» TASK OBJECTIVE
Pick up the interview with Shary Boyle below after its last sentence and continue it.

Shary Boyle’s status as one of Canada’s best-kept secrets is about to change. This summer, the Toronto-based artist will bring her dreamlike creations to the 55th Venice Biennale, taking over the country’s discreet modernist pavilion with fantastical sculptures, installations, and projections. Details are still under wraps, but the exhibition — curated by National Gallery of Canada’s  Josée Drouin-Brisebois—promises to be quite a spectacle (in contrast with the quiet mood of Steven Shearer’s display two years ago). Boyle is a keen show-woman, and she has collaborated with several musicians — including Peaches and Feist— and developed a unique take on live drawing and shadow theatre using quaintly charming overhead projectors. During a quick visit to London, the artist sat down with ARTINFO UK to discuss her commitment to the handmade, interdisciplinary collaborations, and the trappings of national identity.

Looking at your work, which can be almost phantasmagoric, I was wondering how you relate to the city of Venice.

It’s a no-brainer. I think when I was selected the jury was feeling that the history, the mythology, the ambience of Venice was really a natural fit with my work. Outcasts persecuted from other areas of Europe went there trying to hide in the lagoons, and they became this very powerful merchant class. That history is interesting to me: the idea of a group of strugglers, bound together to create this strong identity and Venetian pride. I’m also very interested in how they always put art before religion there. But the place is haunted, you know; the first time I saw it, I was just mesmerized by the idea of that water lapping up the staircases. It’s like the city of Atlantis, you have a vertigo or you want to descend into the water — it calls you. And there are so many ancient buildings: a mix of Eastern Islamic, Roman, gothic, and classical architecture that’s extraordinary. It’s really a place where I feel the Other can exist.

Which is obviously a theme that has been running through your work in many different ways.

Absolutely, and I also really respond to the classical material. I’m somewhat of a figurative artist, and I’m working in plaster, porcelain, organic kind of traditional materials: bronze, casting, things that have a long tradition and heart in Italy.

What initially attracted you to porcelain?

I’m generally interested in some form of invented essentialism. I like to look to the root causes of things. I’m an artist who is inspired by life as opposed to art. So it goes the same with my materials. I make my own work and that’s a little bit rare in today’s larger contemporary art scene. Because of that, I’m not interested with the derivative. I like the base things, the things that come from the soil or that have been around for a long time.

Is the handmade, the gesture, important?

Absolutely. If my hands are shaping every single element of a piece, no one can recreate it. It’s not as if my idea could be translated by any hand: the hand and the idea are absolutely integrated in my work, and that’s where the power comes out of it. Every piece of work of mine that you see is me.

And yet you are very open to collaborations. You’ve famously worked with musicians, for example.

Yes, that’s the performance part of my practice. There’s a real division between the private studio world and this other part of my personality that’s very performative, social, and particularly inspired by music. I’ve had a long history with music myself. It was a natural move from me to go into the arts but I always had this second love.

» EXCERPTED DATA

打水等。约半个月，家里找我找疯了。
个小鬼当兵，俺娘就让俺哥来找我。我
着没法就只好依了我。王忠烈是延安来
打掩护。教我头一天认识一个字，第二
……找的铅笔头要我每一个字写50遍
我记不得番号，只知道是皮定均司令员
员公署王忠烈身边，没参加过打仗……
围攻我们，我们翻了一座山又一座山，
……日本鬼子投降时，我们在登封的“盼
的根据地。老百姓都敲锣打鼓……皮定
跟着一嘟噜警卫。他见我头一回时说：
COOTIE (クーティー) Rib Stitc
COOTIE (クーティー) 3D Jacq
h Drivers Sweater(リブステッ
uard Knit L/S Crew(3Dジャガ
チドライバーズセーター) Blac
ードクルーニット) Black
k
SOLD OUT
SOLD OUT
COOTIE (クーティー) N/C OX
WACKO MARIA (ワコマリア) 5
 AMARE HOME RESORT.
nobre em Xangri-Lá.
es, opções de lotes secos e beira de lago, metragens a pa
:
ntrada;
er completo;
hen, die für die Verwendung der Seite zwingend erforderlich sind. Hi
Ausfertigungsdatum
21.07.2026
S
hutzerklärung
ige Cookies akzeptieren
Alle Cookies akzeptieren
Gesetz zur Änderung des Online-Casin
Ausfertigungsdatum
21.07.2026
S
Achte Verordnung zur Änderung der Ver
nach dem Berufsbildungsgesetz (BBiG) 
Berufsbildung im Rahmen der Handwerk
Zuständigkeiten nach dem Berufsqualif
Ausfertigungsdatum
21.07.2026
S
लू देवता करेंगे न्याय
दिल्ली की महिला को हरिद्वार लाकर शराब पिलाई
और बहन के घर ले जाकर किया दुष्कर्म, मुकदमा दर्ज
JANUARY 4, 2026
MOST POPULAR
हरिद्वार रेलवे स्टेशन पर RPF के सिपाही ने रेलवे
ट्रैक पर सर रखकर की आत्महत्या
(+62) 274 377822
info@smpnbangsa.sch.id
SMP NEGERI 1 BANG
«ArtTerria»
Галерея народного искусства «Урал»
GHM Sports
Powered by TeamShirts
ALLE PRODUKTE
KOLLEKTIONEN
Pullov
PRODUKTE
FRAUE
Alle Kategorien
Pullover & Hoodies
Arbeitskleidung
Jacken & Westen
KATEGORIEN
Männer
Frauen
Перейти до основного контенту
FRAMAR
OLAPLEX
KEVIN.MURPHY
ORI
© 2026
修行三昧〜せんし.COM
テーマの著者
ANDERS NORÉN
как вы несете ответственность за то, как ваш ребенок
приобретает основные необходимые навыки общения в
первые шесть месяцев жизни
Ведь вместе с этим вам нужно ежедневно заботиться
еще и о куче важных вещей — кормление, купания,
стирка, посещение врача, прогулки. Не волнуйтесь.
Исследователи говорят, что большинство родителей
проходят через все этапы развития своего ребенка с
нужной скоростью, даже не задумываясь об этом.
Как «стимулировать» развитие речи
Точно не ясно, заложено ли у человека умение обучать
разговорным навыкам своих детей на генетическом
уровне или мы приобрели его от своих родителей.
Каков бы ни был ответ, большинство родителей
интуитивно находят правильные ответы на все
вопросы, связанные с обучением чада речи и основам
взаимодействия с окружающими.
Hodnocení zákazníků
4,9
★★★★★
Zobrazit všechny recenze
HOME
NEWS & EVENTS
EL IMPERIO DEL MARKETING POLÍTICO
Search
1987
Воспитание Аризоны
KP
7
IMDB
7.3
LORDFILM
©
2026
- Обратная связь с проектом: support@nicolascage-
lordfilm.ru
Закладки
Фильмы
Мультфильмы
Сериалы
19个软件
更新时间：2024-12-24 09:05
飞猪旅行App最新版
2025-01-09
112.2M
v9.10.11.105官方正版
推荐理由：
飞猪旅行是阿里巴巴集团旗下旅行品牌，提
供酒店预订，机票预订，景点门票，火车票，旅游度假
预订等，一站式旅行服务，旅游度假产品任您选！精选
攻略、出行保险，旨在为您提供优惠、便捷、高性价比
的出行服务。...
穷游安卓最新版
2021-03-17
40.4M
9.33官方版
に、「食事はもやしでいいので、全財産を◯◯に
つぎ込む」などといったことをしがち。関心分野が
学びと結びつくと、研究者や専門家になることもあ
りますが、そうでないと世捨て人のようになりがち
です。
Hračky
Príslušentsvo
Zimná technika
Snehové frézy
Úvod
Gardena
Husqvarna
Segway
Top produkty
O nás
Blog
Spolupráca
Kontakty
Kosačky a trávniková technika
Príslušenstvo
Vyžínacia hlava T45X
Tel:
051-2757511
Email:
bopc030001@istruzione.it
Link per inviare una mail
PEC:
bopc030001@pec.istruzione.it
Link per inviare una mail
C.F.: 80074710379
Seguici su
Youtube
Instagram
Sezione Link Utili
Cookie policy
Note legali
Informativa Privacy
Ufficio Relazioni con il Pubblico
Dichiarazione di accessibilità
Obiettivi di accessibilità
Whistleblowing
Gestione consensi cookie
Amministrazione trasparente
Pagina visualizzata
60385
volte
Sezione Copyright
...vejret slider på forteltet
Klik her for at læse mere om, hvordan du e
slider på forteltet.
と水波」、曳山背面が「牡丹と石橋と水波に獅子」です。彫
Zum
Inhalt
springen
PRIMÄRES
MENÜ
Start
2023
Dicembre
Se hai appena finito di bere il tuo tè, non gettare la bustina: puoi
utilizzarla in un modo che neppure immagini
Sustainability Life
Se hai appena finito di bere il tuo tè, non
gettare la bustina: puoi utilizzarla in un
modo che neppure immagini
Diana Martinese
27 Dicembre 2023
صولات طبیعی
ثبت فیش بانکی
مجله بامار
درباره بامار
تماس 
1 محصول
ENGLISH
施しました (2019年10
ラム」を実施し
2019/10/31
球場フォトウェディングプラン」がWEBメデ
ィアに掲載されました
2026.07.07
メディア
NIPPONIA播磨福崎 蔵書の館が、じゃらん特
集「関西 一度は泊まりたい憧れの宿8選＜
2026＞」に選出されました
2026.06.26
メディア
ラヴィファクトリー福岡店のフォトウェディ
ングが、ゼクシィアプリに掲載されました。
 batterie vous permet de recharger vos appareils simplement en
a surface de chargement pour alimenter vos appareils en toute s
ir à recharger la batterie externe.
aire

» EXPECTED OUTPUT
So how do the two fit together?

Well, music is a huge part of my studio practice. I’m in there listening to music all the time and I’m deeply involved with a culture of musicians: very dear friends, partners or whatever are musicians so that world is influential just in the feeling, the euphoria, and the inspiration of the music itself.

But in terms of the performance, it’s a very straightforward, analogue relationship I have with early animations and magic shadow stuff. In the late 1990s, I did a short film with a woman, and for the first time ever I had my drawings filmed, so I got to see a rush of my hand drawing. Looking at that, I realized the suspense and the performative potential of watching a drawing being made. I immediately rented an overhead projector and started experimenting with a musician. We began putting together shows, where I was just live drawing behind her as she was singing. And then they became very complex and more and more integrated with the narrative of the performance until it was a truly an audio-visual spectacle. That has just developed to the point where now I’ve been doing full live theatre shows, with up to three overhead projectors. People are like: can’t you just do this on digital? I don’t even bother explaining, it really has to be the overhead projector.

Can you see this kind of collaboration informing your presentation in Venice?

Absolutely. I’ve been bringing the projector into the gallery and actually collaborating with myself, with projections onto my more studio-based practice, which involves sculptures, and two-dimensional, three-dimensional installations.

You’ve said that the Canadian pavilion was “a tricky space.”

Yes, it’s kind of a greenhouse, it’s based on a nautilus shell design, there’s the tipi-like element of a sloping ceiling, it’s very unusual. I find it really charming and eccentric. The scale is amazing politically, in terms of where it’s positioned between these two colonial behemoths. There’s the U.K., Germany, and then there’s this tiny garden shed hidden in the bush, Canada. The space is great, I like it. But I do recognize that it has to be seduced. It can’t be worked against. So luckily, I had chemistry with it right away.

You’ve discussed Toronto’s “cultural inferiority complex” in relation to cities such as New York or London. Do you see this changing?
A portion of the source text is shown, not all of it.